▽

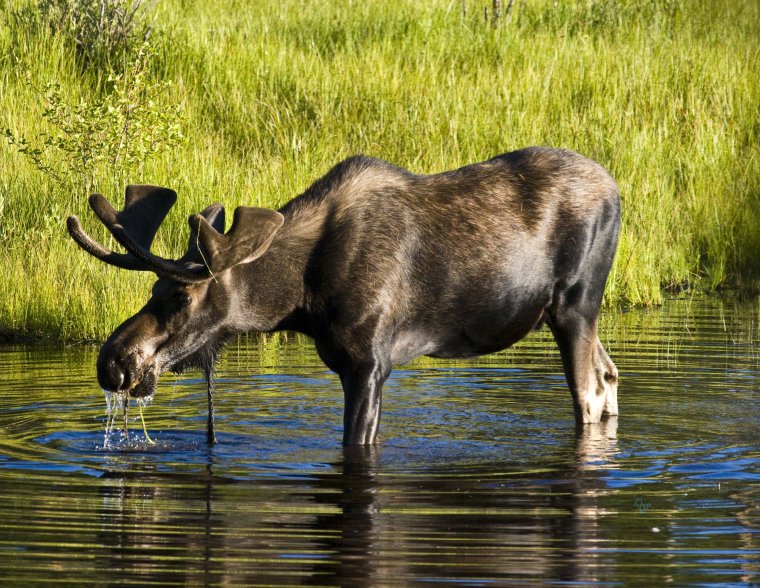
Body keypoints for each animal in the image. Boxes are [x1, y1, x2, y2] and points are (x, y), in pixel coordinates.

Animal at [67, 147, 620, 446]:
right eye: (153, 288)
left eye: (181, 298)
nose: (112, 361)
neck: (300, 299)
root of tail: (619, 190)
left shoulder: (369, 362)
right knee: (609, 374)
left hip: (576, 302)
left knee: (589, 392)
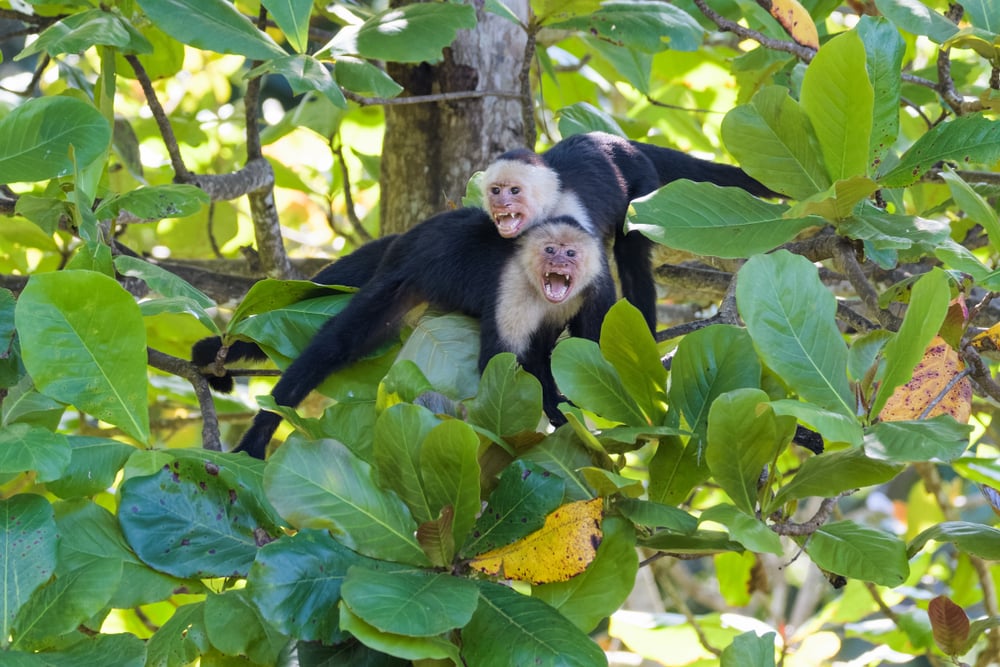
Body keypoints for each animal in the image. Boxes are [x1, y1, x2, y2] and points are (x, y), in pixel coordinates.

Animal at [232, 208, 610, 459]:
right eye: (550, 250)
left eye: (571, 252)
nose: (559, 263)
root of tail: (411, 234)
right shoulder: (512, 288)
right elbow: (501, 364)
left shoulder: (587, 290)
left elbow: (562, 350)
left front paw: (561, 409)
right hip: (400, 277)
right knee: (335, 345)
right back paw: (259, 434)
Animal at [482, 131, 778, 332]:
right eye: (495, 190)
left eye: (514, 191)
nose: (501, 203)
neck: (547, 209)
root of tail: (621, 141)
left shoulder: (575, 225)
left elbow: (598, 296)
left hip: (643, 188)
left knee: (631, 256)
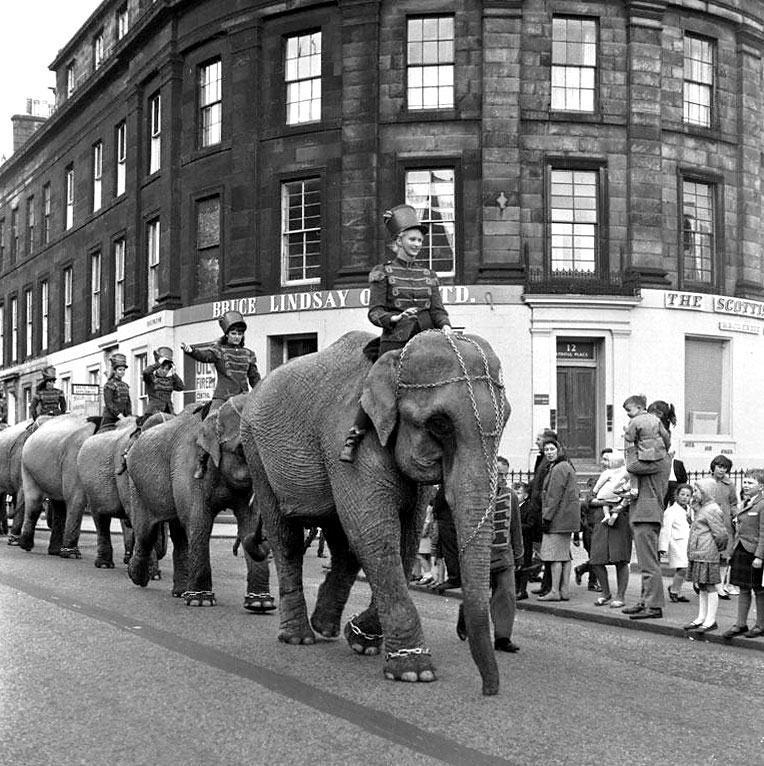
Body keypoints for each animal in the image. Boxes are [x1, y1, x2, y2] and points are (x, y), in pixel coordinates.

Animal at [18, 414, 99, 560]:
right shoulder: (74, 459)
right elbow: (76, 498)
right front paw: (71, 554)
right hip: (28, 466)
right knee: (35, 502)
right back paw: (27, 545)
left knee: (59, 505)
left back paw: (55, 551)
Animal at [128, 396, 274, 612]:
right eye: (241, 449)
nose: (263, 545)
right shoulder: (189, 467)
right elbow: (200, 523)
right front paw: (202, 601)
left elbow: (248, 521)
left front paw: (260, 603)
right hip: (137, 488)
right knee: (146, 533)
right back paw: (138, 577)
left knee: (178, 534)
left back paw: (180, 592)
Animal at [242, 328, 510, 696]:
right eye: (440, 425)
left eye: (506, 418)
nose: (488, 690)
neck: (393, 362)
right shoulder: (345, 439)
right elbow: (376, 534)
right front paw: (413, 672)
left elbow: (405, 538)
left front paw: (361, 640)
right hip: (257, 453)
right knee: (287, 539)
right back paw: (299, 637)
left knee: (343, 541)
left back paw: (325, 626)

△

### [TRY IT]
Retype exactly, please, only the lines of the entries that run from the one containing "right elbow: (200, 523)" to the last.

### [THE ANSWER]
right elbow: (200, 523)
right front paw: (202, 601)
left elbow: (248, 521)
left front paw: (260, 603)
right hip: (137, 488)
right knee: (146, 533)
right back paw: (138, 577)
left knee: (178, 534)
left back paw: (180, 592)
Animal at [242, 328, 510, 696]:
right eye: (440, 425)
left eye: (506, 418)
nose: (488, 690)
neck: (393, 362)
right shoulder: (345, 439)
right elbow: (376, 534)
right front paw: (413, 672)
left elbow: (405, 538)
left front paw: (361, 640)
right hip: (257, 453)
right knee: (287, 539)
right back paw: (299, 637)
left knee: (343, 541)
left back paw: (325, 626)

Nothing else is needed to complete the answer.